Every time Yisro interacted with, or spoke to, Moshe, the Torah reminds us that he was the father-in-law of Moshe.  The respect Yisro had remained, and did not diminish over time.  He did not become complacent or so “used to” Moshe that he forgot before whom he stood.  As my father-in-law suggested, “Yisro never got ‘too comfortable’ to not give Moshe the kavod.” No matter how great Yisro was, he always remembered that Moshe was greater, and acted humbly and with reverence before him.  

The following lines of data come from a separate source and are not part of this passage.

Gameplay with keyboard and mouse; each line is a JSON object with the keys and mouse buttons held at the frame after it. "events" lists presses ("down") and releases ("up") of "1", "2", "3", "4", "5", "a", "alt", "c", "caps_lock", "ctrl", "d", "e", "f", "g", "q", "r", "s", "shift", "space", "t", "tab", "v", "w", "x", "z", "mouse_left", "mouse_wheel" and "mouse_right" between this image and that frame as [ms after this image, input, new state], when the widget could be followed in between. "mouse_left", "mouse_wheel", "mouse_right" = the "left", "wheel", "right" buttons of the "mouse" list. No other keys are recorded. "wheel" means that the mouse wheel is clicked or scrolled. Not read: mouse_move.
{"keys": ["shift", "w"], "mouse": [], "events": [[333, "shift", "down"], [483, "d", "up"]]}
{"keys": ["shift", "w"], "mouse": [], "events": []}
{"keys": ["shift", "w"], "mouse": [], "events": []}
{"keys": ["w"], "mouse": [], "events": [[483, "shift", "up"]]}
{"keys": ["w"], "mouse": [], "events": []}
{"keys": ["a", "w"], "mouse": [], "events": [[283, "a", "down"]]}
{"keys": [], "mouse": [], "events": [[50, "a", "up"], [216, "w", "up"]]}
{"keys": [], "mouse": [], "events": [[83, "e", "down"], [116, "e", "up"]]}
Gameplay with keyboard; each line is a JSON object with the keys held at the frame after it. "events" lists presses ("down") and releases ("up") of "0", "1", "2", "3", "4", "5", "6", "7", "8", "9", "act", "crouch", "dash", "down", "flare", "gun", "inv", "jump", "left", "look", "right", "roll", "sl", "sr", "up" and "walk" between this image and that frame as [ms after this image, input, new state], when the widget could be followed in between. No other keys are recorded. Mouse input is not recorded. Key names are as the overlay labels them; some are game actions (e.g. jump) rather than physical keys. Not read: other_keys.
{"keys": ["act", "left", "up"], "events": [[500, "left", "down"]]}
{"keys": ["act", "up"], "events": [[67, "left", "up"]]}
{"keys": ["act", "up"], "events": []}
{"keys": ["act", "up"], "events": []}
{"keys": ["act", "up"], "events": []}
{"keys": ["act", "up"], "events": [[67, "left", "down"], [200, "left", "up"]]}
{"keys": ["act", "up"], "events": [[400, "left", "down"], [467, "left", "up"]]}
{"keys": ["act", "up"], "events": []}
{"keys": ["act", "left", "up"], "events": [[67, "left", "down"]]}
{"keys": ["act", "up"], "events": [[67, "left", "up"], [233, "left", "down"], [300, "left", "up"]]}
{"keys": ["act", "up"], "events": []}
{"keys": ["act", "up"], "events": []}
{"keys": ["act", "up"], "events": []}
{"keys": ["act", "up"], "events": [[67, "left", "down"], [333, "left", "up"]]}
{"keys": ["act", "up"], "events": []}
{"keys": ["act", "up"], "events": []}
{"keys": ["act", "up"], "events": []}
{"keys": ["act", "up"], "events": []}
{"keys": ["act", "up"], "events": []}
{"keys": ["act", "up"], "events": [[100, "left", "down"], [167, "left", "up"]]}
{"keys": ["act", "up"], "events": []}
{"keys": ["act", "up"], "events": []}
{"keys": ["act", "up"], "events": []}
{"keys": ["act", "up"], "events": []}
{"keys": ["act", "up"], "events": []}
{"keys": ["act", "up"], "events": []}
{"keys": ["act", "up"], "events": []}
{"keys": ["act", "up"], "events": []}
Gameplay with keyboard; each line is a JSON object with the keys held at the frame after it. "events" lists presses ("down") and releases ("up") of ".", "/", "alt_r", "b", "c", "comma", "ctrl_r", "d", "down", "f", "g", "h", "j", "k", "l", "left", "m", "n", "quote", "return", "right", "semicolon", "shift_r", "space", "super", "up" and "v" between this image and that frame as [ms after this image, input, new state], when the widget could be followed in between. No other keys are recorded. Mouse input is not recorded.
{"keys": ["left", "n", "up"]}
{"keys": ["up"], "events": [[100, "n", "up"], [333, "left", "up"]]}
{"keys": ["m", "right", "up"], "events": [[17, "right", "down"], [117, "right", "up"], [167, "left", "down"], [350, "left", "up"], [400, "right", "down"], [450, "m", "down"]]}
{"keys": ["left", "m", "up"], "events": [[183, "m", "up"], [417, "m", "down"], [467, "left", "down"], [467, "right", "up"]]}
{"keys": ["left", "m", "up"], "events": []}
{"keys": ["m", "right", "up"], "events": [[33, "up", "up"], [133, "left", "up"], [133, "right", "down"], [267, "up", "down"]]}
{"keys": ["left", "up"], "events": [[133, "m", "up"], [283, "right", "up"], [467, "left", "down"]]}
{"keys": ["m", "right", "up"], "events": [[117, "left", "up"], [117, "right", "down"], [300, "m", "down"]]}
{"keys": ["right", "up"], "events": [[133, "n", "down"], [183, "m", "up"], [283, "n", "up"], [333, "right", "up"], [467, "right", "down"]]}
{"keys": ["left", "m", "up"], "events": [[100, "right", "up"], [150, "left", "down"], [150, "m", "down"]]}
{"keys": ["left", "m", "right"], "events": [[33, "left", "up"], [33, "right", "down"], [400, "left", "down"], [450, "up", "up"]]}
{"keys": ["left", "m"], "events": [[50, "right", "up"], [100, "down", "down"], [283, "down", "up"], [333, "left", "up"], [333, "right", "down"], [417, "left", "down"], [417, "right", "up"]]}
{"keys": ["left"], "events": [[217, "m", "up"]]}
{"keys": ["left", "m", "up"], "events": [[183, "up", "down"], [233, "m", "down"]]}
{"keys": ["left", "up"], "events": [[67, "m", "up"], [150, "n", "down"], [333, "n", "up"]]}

As much as Rav Dovid Feinstein zt’l (1929-2020) knew and as fluently as he knew it… he completely nullified his own opinion to that of Rav Yosef Shalom Elyashiv zt’l (1910-2012).  He had a designated seforim shelf for Rav Elyashiv’s teshuvos and he would give personal funds to the Rav’s grandson to help print the Torah of R’ Elyashiv.

Once, when he was unable to find a single proof in all of Shas to pasken a shailoh, he recommended the questioners go ask Rav Elyashiv.  One of the men spoke up, “With all due respect to R’ Elyashiv, if the Rosh Yeshiva (Rav Dovid) cannot find a proof, is it likely that R’ Elyashiv will find one?”  “No,” answered Rav Dovid, “he probably will not find a proof either.  But when there are no raayos (proofs), no sources in Chazal to direct us, then the practical decisions have to come from a gadol baTorah, and he is a real gadol!” (Reb Dovid, Artscroll, p.166).

Yisro always knew his position and gave Moshe the kavod he deserved, never becoming accustomed (or dulled) to the greatness of Moshe.  From here we further learn a lesson vis-a-vis the pachad and yirah one must strive to feel towards the RS”O.  If such is the respect we must give our teachers, elders and gedolim, how much more so – kal v’chomer ben beno shel kal v’chomer – to the Melech Malchei Ha’melachim, HKB”H, the Source of all blessings and all good.